▸ About this task: Please transcribe, word for word, the line containing "List each element's" and every line after it through the end of the records below, and nothing else.

(Stored records)
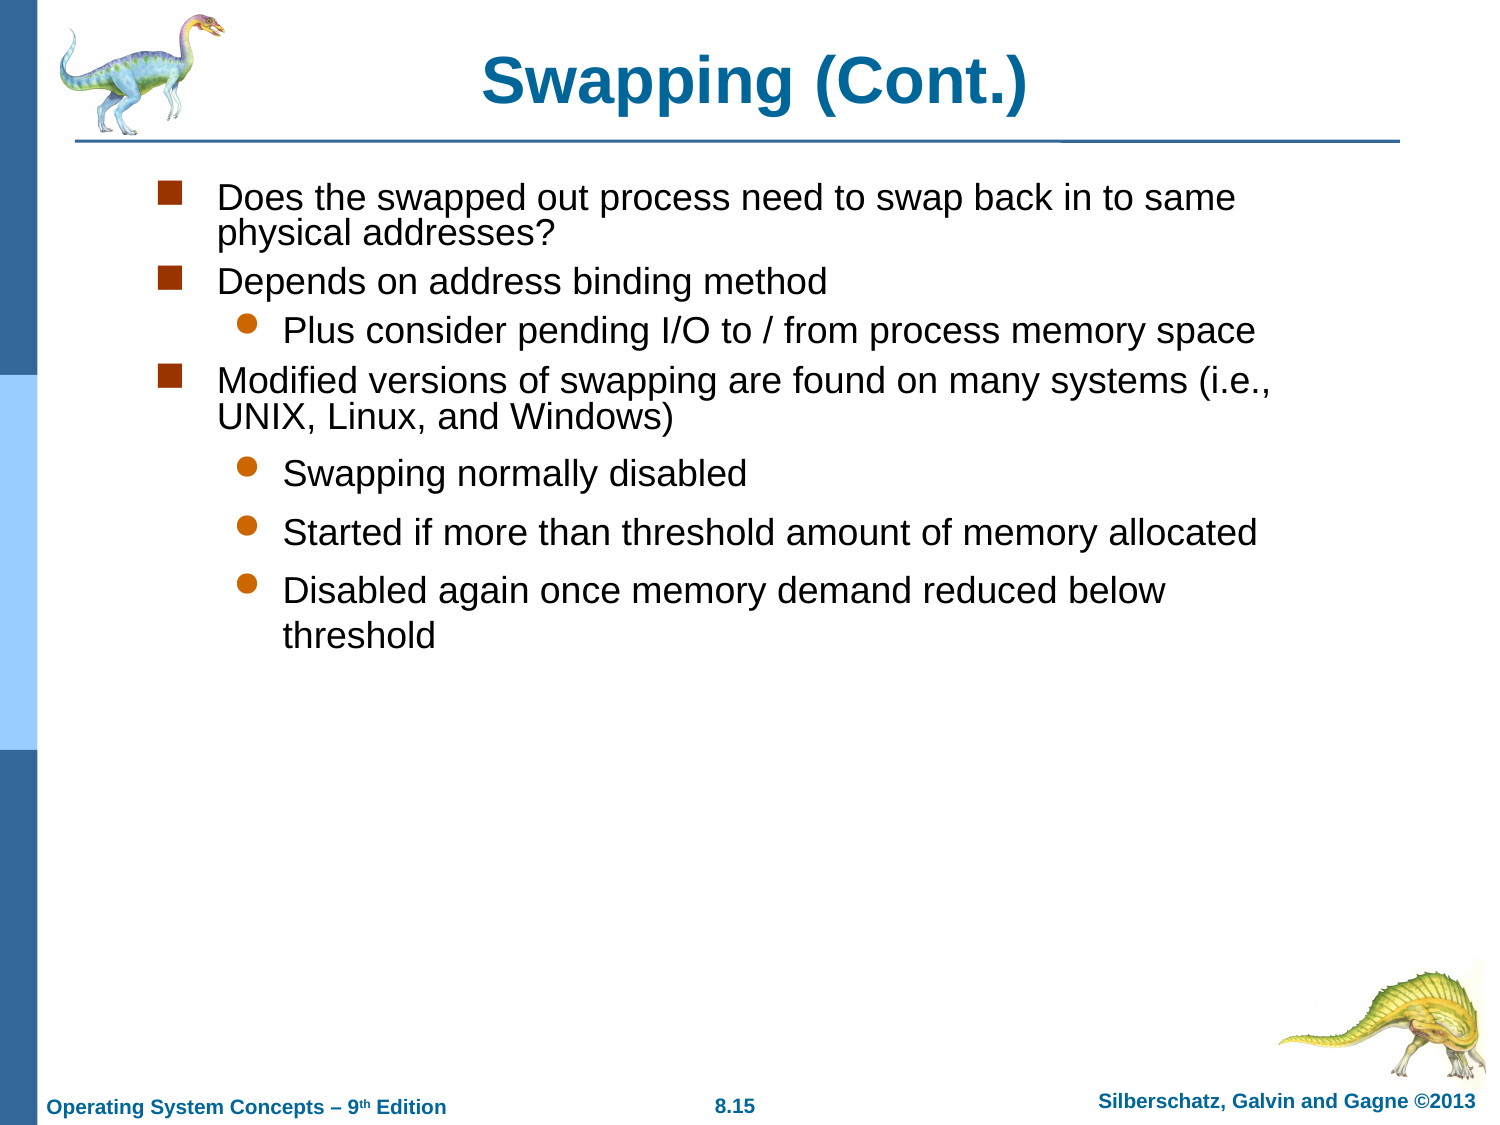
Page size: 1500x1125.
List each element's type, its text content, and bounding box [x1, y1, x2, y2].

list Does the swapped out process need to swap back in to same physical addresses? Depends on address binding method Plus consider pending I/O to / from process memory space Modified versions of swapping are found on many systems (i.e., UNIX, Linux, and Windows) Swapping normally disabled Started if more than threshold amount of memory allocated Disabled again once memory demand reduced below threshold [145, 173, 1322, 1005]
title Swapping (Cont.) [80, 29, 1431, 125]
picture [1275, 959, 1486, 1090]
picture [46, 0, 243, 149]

▸ Written solution:
List each element's type, its text content, and bounding box [x1, y1, x2, y2].

list Does the swapped out process need to swap back in to same physical addresses? Depends on address binding method Plus consider pending I/O to / from process memory space Modified versions of swapping are found on many systems (i.e., UNIX, Linux, and Windows) Swapping normally disabled Started if more than threshold amount of memory allocated Disabled again once memory demand reduced below threshold [145, 173, 1322, 1005]
title Swapping (Cont.) [80, 29, 1431, 125]
picture [1275, 959, 1486, 1090]
picture [46, 0, 243, 149]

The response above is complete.